# [Document excerpt]
Now comes the part where I admit something embarrassing: I, Sam Hedenberg, hater of all plates vanity, currently have a vehicle sitting in my garage fitted with vanity license plates.
They came a few months ago in the mail, and when I opened the package and saw the tags, I was confused. Who in god’s name would order license plates reading EGL SHIP?
When Melinda got home, I confronted her. “Did you order vanity license plates for your car?” I asked, brandishing the tags with two fingers like a dirty diaper.
“Oh, yeah,” she said dismissively. “Thanks.”
“When did you do that?” I said. “Were you going to tell me?” Granted, ordering vanity tags was not a life-altering event that required my consultation, but I was surprised Melinda hadn’t given me a heads up.
“Oh, I ordered them the other day when I was mad at you.”
Okay, yeah. My wife sometimes makes choices out of spite, like the time we had a fight, and to get back at me, she ordered checks for our joint bank account with a Hello Kitty background.
In this case, she knew my stance on vanity plates and ordered them just so that every time I use her car, I’ll have to drive the Eagle Ship.

# [Excerpted data]
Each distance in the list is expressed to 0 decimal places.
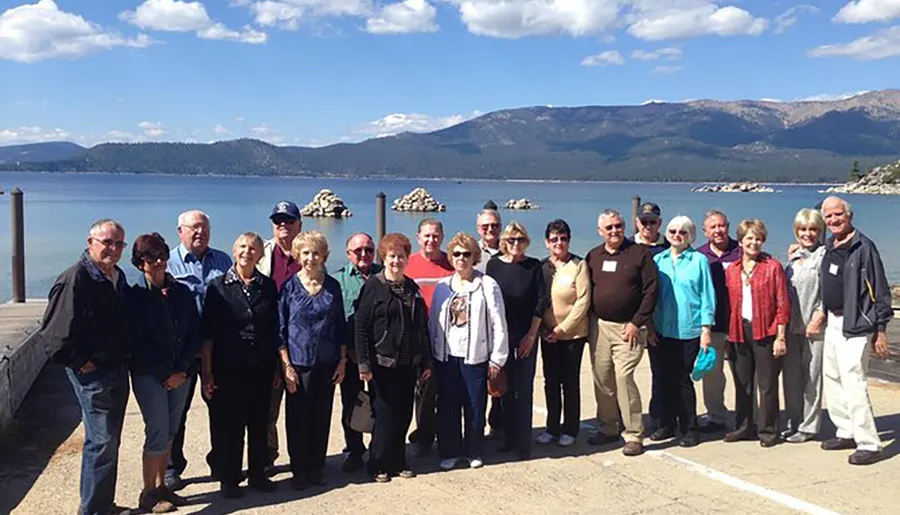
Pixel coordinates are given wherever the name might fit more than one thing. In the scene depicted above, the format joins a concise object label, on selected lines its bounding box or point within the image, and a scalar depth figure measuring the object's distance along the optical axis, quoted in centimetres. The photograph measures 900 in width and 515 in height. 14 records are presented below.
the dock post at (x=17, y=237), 1216
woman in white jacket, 567
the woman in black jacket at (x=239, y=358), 499
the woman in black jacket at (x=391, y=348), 535
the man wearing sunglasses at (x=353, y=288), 561
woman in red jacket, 619
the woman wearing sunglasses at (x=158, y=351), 465
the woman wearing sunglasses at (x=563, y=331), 613
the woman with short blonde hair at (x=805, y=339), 629
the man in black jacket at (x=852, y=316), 577
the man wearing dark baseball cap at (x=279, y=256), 566
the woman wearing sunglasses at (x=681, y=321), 620
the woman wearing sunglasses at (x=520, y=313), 596
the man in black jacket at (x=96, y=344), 429
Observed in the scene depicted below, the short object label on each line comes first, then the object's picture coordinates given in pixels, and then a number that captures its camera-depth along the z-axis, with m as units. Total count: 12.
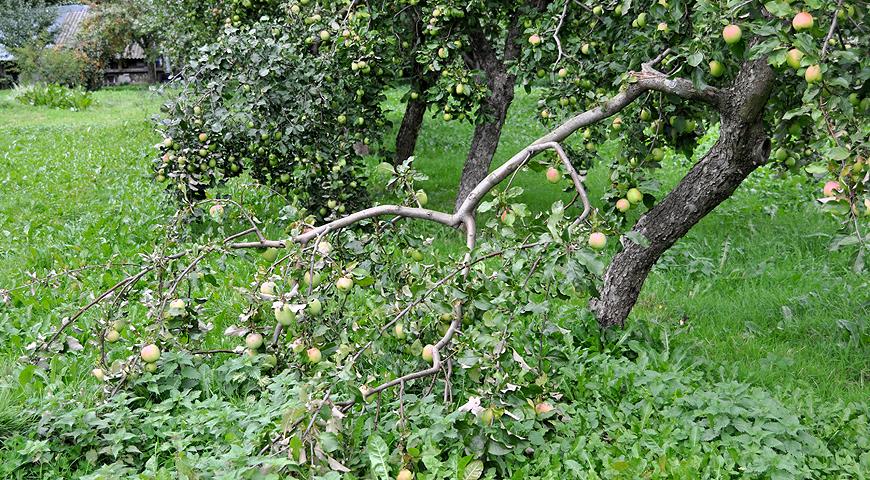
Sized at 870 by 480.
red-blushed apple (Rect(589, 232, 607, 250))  2.31
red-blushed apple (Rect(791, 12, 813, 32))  2.03
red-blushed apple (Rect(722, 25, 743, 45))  2.38
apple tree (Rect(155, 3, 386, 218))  4.94
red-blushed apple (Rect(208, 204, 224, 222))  2.85
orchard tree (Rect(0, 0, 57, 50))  26.62
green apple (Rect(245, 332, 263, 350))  2.64
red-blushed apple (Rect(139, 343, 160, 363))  2.78
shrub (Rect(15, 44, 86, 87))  23.67
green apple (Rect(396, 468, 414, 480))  2.32
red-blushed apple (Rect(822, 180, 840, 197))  2.11
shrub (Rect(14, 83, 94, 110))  17.28
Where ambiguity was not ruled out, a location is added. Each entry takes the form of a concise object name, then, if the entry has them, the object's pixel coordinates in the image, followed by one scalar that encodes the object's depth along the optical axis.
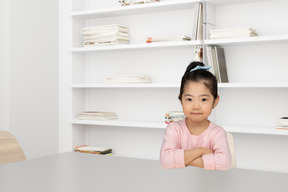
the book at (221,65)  2.90
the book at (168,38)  3.04
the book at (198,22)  2.94
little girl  1.19
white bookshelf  2.93
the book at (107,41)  3.35
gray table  0.91
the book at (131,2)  3.23
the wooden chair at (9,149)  1.40
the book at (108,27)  3.35
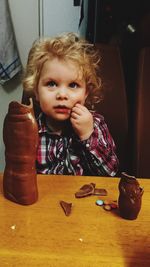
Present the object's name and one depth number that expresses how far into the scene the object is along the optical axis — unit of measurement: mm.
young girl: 1008
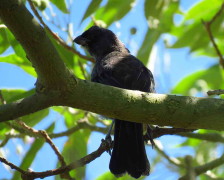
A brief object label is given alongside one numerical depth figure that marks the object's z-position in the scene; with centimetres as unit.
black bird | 728
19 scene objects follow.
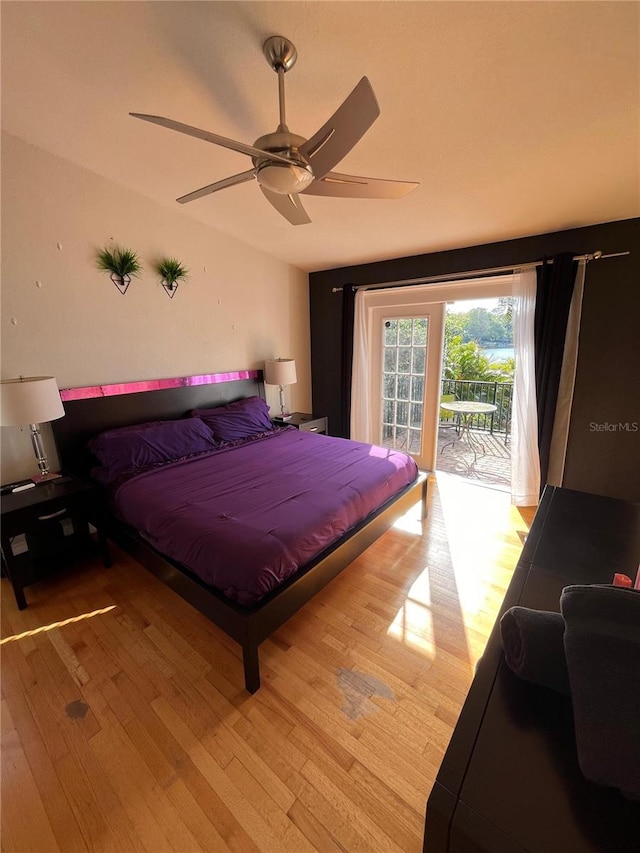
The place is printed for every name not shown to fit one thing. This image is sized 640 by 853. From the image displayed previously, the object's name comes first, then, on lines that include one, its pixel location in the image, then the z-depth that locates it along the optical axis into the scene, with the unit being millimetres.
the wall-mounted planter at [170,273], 2900
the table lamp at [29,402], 1963
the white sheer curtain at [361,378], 3883
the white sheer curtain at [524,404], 2855
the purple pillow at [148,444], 2453
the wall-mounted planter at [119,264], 2586
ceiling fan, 1158
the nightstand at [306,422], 3808
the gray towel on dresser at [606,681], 537
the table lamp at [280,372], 3664
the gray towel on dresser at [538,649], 716
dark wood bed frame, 1488
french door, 3646
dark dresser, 522
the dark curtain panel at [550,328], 2652
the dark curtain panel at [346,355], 3865
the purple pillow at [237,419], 3141
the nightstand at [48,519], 1929
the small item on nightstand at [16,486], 2145
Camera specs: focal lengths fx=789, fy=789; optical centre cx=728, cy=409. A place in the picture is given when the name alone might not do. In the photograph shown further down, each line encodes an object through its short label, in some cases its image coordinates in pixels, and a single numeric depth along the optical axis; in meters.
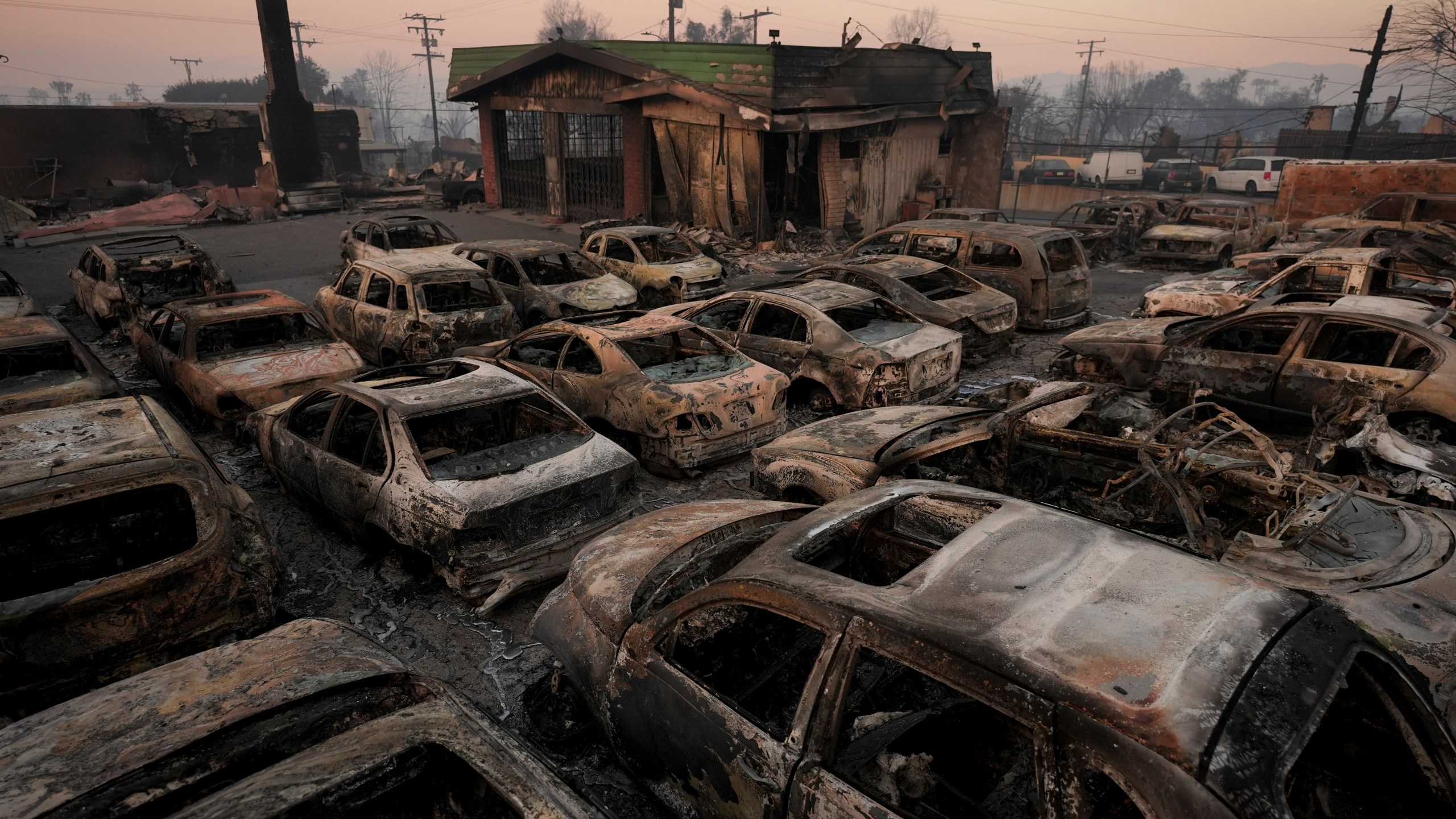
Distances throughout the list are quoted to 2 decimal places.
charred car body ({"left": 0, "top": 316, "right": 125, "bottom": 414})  6.42
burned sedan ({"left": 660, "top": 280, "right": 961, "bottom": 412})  7.73
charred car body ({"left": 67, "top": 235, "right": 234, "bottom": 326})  11.09
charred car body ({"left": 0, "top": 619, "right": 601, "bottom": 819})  2.35
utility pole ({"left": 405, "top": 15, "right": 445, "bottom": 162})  68.72
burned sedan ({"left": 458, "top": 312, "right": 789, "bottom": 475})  6.70
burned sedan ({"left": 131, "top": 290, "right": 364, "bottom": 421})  7.49
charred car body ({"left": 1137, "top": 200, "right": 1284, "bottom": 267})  15.48
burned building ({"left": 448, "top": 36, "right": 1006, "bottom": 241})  17.08
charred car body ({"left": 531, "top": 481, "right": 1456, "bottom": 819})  2.08
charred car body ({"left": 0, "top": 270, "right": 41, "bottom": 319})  8.84
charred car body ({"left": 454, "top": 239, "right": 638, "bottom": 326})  10.77
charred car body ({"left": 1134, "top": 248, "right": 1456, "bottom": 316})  9.39
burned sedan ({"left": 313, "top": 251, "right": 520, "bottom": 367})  9.13
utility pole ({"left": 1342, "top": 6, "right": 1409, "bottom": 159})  24.75
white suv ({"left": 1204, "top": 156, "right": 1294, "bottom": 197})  28.31
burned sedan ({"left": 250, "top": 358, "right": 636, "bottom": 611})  4.93
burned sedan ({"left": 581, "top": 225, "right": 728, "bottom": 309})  12.09
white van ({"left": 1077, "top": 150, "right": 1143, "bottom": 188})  30.97
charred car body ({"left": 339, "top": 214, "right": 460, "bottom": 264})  13.53
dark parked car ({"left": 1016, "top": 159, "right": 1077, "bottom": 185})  31.84
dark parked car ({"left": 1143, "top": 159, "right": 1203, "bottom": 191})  32.53
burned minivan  11.21
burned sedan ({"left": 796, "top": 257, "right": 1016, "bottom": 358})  9.64
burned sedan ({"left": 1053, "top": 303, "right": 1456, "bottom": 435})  6.11
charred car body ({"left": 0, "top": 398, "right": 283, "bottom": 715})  3.73
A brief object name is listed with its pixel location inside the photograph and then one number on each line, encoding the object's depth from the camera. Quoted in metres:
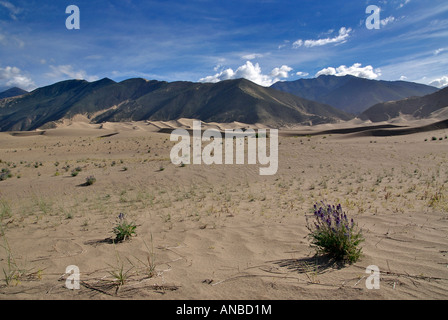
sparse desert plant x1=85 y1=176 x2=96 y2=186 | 10.78
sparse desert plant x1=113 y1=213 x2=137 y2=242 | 4.32
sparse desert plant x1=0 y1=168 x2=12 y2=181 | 13.47
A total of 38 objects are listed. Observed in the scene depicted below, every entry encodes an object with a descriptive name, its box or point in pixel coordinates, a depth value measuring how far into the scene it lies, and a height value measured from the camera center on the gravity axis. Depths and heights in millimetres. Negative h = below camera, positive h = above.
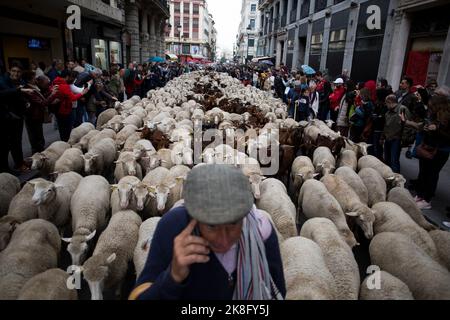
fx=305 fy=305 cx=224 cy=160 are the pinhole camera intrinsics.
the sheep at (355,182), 4977 -1674
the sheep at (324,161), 5672 -1577
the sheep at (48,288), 2500 -1812
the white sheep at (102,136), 6716 -1513
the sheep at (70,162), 5498 -1701
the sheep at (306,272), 2555 -1730
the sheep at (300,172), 5543 -1701
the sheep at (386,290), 2748 -1845
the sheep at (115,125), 8031 -1418
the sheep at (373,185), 5016 -1722
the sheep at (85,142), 6596 -1598
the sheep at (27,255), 2789 -1899
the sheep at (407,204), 4211 -1785
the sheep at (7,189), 4429 -1846
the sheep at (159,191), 4246 -1743
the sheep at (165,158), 5925 -1659
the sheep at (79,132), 7211 -1533
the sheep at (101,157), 5645 -1686
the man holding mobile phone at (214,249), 1137 -700
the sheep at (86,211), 3369 -1868
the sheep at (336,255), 2939 -1820
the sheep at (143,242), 3240 -1883
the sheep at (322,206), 3964 -1800
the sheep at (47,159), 5504 -1668
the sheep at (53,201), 3992 -1800
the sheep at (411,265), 2855 -1821
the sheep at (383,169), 5441 -1651
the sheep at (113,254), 2842 -1917
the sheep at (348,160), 6391 -1647
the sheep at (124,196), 4184 -1709
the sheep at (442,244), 3561 -1867
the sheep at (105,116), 9227 -1401
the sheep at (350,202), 4098 -1727
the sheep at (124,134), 7121 -1533
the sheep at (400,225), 3652 -1797
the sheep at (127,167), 5359 -1678
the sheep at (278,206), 3932 -1777
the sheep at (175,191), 4605 -1765
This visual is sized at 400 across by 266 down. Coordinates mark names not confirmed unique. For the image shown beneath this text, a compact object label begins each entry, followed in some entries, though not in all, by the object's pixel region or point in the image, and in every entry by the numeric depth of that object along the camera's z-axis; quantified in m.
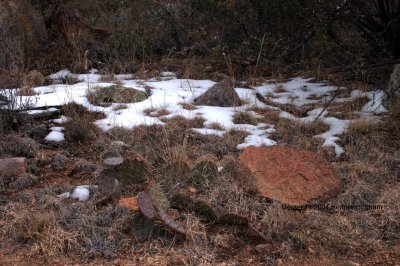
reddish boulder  4.28
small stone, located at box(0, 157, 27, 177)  4.74
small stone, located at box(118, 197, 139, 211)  4.06
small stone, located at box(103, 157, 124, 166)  4.22
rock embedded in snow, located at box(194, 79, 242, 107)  6.55
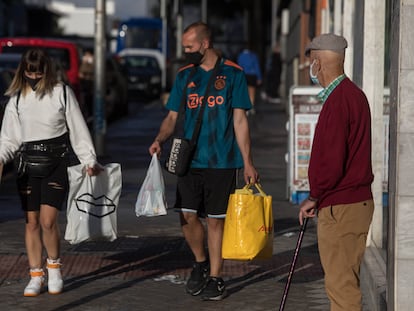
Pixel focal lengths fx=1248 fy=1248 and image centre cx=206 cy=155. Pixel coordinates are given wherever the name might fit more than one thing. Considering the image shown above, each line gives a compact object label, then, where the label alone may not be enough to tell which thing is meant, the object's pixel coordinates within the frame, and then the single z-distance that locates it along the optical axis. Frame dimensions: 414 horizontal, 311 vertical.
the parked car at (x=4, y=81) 15.82
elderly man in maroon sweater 5.92
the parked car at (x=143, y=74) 46.47
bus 60.53
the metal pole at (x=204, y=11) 72.31
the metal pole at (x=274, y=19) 60.41
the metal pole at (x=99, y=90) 19.06
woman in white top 8.15
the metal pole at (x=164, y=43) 48.74
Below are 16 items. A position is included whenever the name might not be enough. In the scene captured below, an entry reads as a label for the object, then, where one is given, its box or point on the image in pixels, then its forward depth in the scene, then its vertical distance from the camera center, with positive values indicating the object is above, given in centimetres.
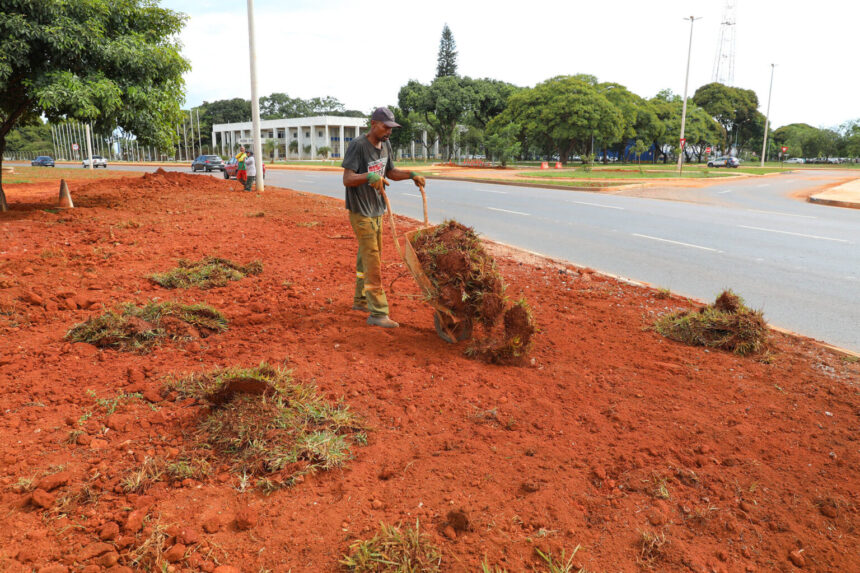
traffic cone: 1259 -54
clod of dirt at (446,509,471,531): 236 -143
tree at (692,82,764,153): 7650 +1021
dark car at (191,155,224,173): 3981 +83
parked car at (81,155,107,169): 5216 +110
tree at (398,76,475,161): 5681 +761
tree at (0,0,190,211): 962 +204
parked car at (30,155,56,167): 5288 +113
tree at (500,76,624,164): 4812 +566
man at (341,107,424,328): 471 -18
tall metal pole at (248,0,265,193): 1617 +188
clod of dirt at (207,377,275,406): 321 -121
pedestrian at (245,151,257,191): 1711 +16
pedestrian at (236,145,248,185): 1774 +31
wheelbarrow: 430 -101
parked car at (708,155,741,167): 5719 +186
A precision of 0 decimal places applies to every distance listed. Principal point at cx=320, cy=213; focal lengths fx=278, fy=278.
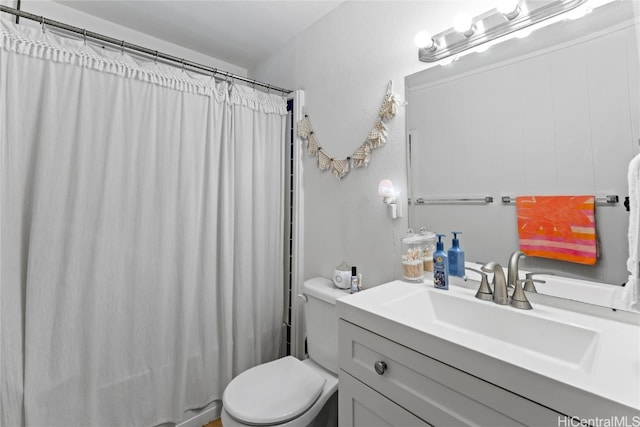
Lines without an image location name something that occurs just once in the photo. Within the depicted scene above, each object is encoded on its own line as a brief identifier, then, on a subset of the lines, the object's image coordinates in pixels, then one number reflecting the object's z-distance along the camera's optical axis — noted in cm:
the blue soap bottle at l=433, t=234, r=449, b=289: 111
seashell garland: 138
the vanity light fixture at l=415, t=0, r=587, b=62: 95
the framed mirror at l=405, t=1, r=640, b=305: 83
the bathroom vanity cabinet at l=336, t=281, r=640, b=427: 54
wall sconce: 135
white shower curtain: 119
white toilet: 110
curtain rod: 118
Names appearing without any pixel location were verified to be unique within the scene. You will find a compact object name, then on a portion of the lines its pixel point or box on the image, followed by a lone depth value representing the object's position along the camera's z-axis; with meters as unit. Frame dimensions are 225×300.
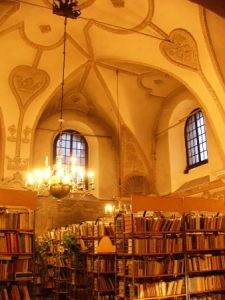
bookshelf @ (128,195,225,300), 6.71
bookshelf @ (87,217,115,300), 7.56
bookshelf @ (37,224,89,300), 8.71
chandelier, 5.99
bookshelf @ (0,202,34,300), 5.68
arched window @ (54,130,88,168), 14.03
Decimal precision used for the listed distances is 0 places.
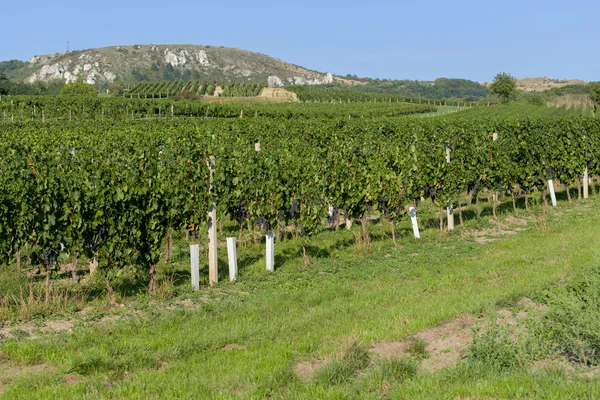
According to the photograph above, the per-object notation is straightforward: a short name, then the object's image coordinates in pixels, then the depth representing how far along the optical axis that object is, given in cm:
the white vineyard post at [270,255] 1258
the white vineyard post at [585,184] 2203
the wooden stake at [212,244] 1178
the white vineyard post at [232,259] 1189
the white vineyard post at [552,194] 2028
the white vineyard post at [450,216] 1661
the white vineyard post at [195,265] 1123
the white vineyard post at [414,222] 1538
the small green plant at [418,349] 738
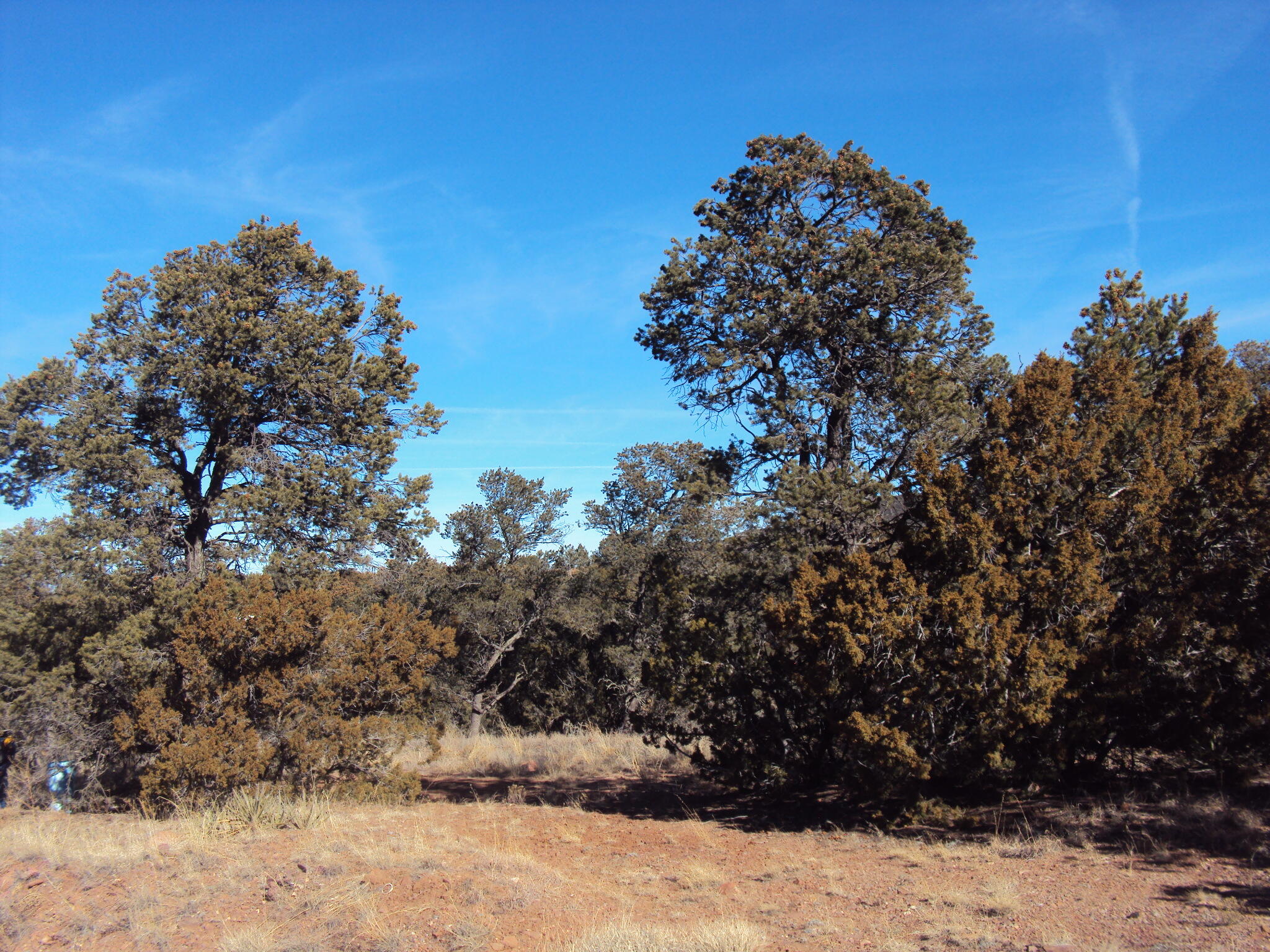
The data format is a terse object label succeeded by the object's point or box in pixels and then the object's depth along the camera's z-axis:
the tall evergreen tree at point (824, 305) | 11.17
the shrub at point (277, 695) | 10.74
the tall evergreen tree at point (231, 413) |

# [Required actions]
**A)** What do the license plates in the vanity plates story read?
**B)** Explain why Melinda ordered the vanity license plates, according to the vanity plates story.

# [List of solutions]
**A)** EGL SHIP

**B)** She ordered them when she was mad at her husband. She knew he hated vanity plates, so she got them to make sure he would have to drive the "Eagle Ship" every time he used her car.